• Text for analysis:
══════════════════════════════

In custom mode, title, message, and body are passed as environment variables (SUPERSET_OPERATOR__MAINTENANCE_TITLE, SUPERSET_OPERATOR__MAINTENANCE_MESSAGE, SUPERSET_OPERATOR__MAINTENANCE_BODY) — your image can use them for dynamic content.

Lifecycle Flow

The following diagram shows the lifecycle pipeline. Tasks execute sequentially; components are drained before the first task that requires it, and recreated after the pipeline completes.

%%{init: {'theme': 'neutral', 'themeVariables': {'fontSize': '12px'}}}%%
flowchart TD
    A[Reconcile] --> B{Lifecycle disabled?}
    B -->|Yes| Z[Components reconcile normally]
    B -->|No| C{upgradeMode}
    C -->|Automatic| E
    C -->|Supervised| D[Await approval]
    D --> E{Any task requires drain?}
    E -->|Yes| MP{Maintenance page configured?}
    E -->|No| G
    MP -->|Yes| MP1[Deploy maintenance page, switch Service selector]
    MP -->|No| F
    MP1 --> F[Drain: delete component CRs, wait for pod termination]
    F --> G[Clone task]
    G -->|checksum match| H[Skip]
    G -->|checksum mismatch| G1[Execute clone pod]
    G1 --> H
    H --> I[Migrate task]
    I -->|checksum match| J[Skip]
    I -->|checksum mismatch| I1[Execute migrate pod]
    I1 --> J
    J --> R[Rotate task]
    R -->|checksum match| S[Skip]
    R -->|checksum mismatch| R1[Execute rotate pod]
    R1 --> S
    S --> K[Init task]
    K -->|checksum match| L[Skip]
    K -->|checksum mismatch| K1[Execute init pod]
    K1 --> L
    L --> M[Pipeline complete]
    M --> N[Recreate component CRs]
    N --> Z

Disabled tasks are removed from the pipeline entirely (not shown as "skip").

══════════════════════════════

• Extracted data:

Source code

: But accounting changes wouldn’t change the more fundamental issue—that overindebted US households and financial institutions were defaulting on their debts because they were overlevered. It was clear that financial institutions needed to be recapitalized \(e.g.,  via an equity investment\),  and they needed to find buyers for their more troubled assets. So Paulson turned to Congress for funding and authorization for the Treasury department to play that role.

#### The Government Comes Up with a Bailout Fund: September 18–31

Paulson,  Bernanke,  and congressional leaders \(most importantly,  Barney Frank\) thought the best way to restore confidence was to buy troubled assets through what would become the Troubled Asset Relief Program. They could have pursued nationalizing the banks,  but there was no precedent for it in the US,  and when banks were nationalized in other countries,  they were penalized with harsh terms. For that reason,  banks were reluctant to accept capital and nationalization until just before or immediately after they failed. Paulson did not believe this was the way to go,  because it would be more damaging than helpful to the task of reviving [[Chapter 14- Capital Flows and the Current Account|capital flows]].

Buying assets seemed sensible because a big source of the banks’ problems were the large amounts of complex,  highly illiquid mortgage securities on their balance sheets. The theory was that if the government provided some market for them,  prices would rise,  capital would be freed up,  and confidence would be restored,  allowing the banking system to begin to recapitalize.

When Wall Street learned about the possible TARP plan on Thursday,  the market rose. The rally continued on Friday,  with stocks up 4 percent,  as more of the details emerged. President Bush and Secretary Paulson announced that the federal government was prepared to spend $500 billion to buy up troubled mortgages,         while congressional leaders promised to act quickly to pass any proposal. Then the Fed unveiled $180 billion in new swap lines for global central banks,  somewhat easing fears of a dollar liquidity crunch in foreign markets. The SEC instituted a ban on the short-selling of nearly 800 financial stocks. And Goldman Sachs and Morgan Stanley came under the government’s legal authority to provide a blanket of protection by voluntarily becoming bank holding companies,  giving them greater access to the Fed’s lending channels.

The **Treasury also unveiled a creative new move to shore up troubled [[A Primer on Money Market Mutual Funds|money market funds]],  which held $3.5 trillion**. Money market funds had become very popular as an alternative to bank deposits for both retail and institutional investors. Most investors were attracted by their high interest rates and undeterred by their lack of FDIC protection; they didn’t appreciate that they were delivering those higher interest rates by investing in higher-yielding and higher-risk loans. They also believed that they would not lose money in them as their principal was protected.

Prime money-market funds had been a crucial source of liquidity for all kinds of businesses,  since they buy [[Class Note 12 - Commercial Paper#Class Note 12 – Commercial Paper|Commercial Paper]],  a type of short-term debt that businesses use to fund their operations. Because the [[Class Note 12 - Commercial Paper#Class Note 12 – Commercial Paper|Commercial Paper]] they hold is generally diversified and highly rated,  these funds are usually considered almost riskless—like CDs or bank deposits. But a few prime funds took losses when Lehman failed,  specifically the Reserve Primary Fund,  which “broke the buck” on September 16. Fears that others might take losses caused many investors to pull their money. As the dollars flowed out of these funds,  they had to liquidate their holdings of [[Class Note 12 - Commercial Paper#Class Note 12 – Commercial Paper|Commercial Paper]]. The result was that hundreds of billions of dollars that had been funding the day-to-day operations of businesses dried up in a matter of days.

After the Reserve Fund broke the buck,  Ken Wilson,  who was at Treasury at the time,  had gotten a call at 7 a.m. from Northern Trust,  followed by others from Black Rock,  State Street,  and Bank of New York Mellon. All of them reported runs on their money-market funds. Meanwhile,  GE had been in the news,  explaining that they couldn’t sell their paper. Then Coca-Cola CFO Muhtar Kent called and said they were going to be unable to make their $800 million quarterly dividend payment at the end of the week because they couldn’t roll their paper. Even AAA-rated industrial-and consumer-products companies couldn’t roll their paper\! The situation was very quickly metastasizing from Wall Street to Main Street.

══════════════════════════════

• Actions to take:
#1 Write out the passage on the Superset operator lifecycle word for word, starting with "In custom mode, title, message, and" and going on through "for dynamic content.".
#2 Continue the passage on the Superset operator lifecycle, picking up after its final sentence.
The entries are separate material, unrelated to the passage on the Superset operator lifecycle.

• Answers provided:
#1
In custom mode, title, message, and body are passed as environment variables (SUPERSET_OPERATOR__MAINTENANCE_TITLE, SUPERSET_OPERATOR__MAINTENANCE_MESSAGE, SUPERSET_OPERATOR__MAINTENANCE_BODY) — your image can use them for dynamic content.

#2
Custom Commands

spec:
  lifecycle:
    migrate:
      command: ["/bin/sh", "-c", "superset db upgrade && custom-migrate"]
    init:
      command: ["/bin/sh", "-c", "superset init && custom-seed"]

Both adminUser and loadExamples (see below) are mutually exclusive with a custom lifecycle.init.command — when using these fields, the operator constructs the full init command automatically.

Timeout, Retries, and Pod Retention

Each task has configurable timeout and retry behavior:

spec:
  lifecycle:
    podRetention:
      policy: RetainOnFailure    # Delete (default) | Retain | RetainOnFailure
    migrate:
      timeout: 10m               # max time per attempt (default: 5m)
      maxRetries: 5              # attempts before permanent failure (default: 3)
    init:
      timeout: 5m
      maxRetries: 3

On failure, the operator retries with exponential backoff (10s * 2^(attempt-1), capped at 5m). If a pod exceeds the timeout while Running or Pending, it counts as a failed attempt.

Pod retention policies:

Policy On Success On Failure
Delete (default) Pod deleted Pod deleted
Retain Pod kept Pod kept
RetainOnFailure Pod deleted Pod kept for debugging

Use RetainOnFailure to inspect logs of failed migrations:

kubectl logs <pod-name> -c superset

Admin User (Development Mode Only)

In Development mode, the operator can create an admin user during initialization:

spec:
  environment: Development
  lifecycle:
    init:
      adminUser:
        username: admin           # default
        password: admin           # default
        firstName: Superset       # default
        lastName: Admin           # default
        email: admin@example.com  # default

All fields have defaults, so adminUser: {} creates a user with username/password admin/admin. The operator passes credentials as env vars and appends a superset fab create-admin step to the init command. This field is rejected in Production and Staging modes by CRD validation.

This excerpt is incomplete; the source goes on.